Топот шахматных лошадок (сборник) - Крапивин Владислав Петрович - Страница 31
- Предыдущая
- 31/138
- Следующая
— Ваня, я правда сделал, что было можно… А где не умел, мне Егор помог. Маленько…
Горечь жгла, и я выговорил сквозь нее:
— Егор вот живет здесь и не уходит. Не бросает Стаса… Вовка отозвался без обиды:
— Егор ушел вчера. «Вот оно что!»
— Мы поэтому с ним вчера и подымили там… когда прощались, — шепотом выговорил Вовка. — Я не хотел, а он говорит: «Ну, давай разок. Хочу вспомнить, как раньше. А одному неохота…»
Я молчал. Печаль близкого прощания была уже сильнее, главнее всего. Раздвигая ее, как тюки мокрой ваты, я спросил:
— А там вы разве не увидитесь?
— Не знаю… — выдохнул Вовка. — У него там свои поля…
Я молчал. Я больше не знал, что сказать. Хотел спросить: «А когда ты уйдешь?» — но не решался. Вовка понял.
Он сказал виновато:
— Все равно ведь надо… Лишние проводы — лишние слезы… Да и нельзя здесь долго.

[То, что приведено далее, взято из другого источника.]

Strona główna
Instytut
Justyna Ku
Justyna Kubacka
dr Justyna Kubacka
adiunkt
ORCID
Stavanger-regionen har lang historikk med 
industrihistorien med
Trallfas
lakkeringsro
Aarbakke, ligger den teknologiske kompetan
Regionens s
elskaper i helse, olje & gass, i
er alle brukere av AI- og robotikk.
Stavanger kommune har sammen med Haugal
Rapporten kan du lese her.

Могут ведь встретиться знакомые. Узнают, шум случится, разговоры…
«Ну и пусть», — хотел сказать я, но не сказал, потому что все было бесполезно. Там свои законы… И я задал глупый вопрос:
— Вовка… а позвонить оттуда нельзя? Вот так… — И я с дурацкой улыбкой поднес к уху сложенные лодочкой пальцы.
Вовка серьезно помотал головой.
— А если… — Это я уже всерьез. — Если я дам тебе мобильник?
Он мотнул головой снова:
— Нет, Вань, туда ничего нельзя унести с собой… Я тебе и трубку свою оставил на память. Ту, половину бинокля. Вон там, на подоконнике…

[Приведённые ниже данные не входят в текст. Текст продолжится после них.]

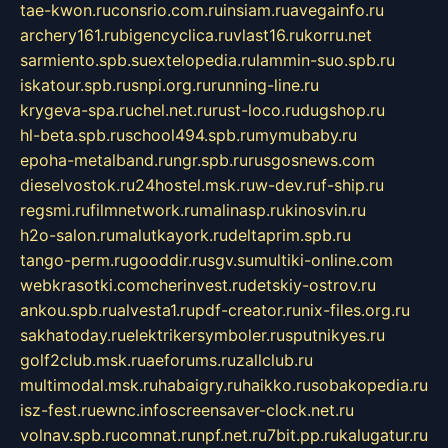
tae-kwon.ru
consrio.com.ru
insiam.ru
avegainfo.ru
archery161.ru
bigencyclica.ru
vlast16.ru
korru.net
sarmiento.spb.su
extelopedia.ru
lammin-suo.spb.ru
iskatour.spb.ru
snpi.org.ru
running-line.ru
krygeva-spa.ru
chel.net.ru
rust-loco.ru
dugshop.ru
hl-beta.spb.ru
school494.spb.ru
mymubaby.ru
epoha-metalband.ru
ngr.spb.ru
rusgosnews.com
dieselvostok.ru
24hostel.msk.ru
w-dev.ru
f-ship.ru
regsmi.ru
filmnetwork.ru
malinasp.ru
kinosvin.ru
h2o-salon.ru
malutkayork.ru
deltaprim.spb.ru
tango-perm.ru
gooddir.ru
sgv.su
multiki-online.com
webkrasotki.com
cherinvest.ru
detskiy-ostrov.ru
ankou.spb.ru
alvesta1.ru
pdf-creator.ru
nix-files.org.ru
sakhatoday.ru
elektrikersymboler.ru
sputnikyes.ru
golf2club.msk.ru
aeforums.ru
zallclub.ru
multimodal.msk.ru
habaigry.ru
haikko.ru
sobakopedia.ru
isz-fest.ru
ewnc.info
screensaver-clock.net.ru
volnav.spb.ru
comnat.ru
npf.net.ru
7bit.pp.ru
kalugatur.ru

«Это будет единственная память…» И вдруг меня осенило:
— Вовка! Мы ведь даже не сфотографировались ни разу! Ау меня аппарат в мобильнике… Давай сейчас, а?
«Я сделаю большой портрет, и будет казаться, что ты все еще здесь…»
— Ничего не выйдет, Ваня, — шепотом отозвался Вовка. — Такие, как я, не отражаются на фотопленке… — Он откинулся к заскрипевшей спинке, заложил руки за голову, стал смотреть в потолок. Чтобы не заплакать? «Господи, а ведь ему-то сейчас не легче, чем мне!» И я схватился за последнюю ниточку:
— Там не пленка, это цифровой аппарат! Новейшая технология! Должно получиться! Давай попробуем! Подожди, телефон в кармане, в джинсах…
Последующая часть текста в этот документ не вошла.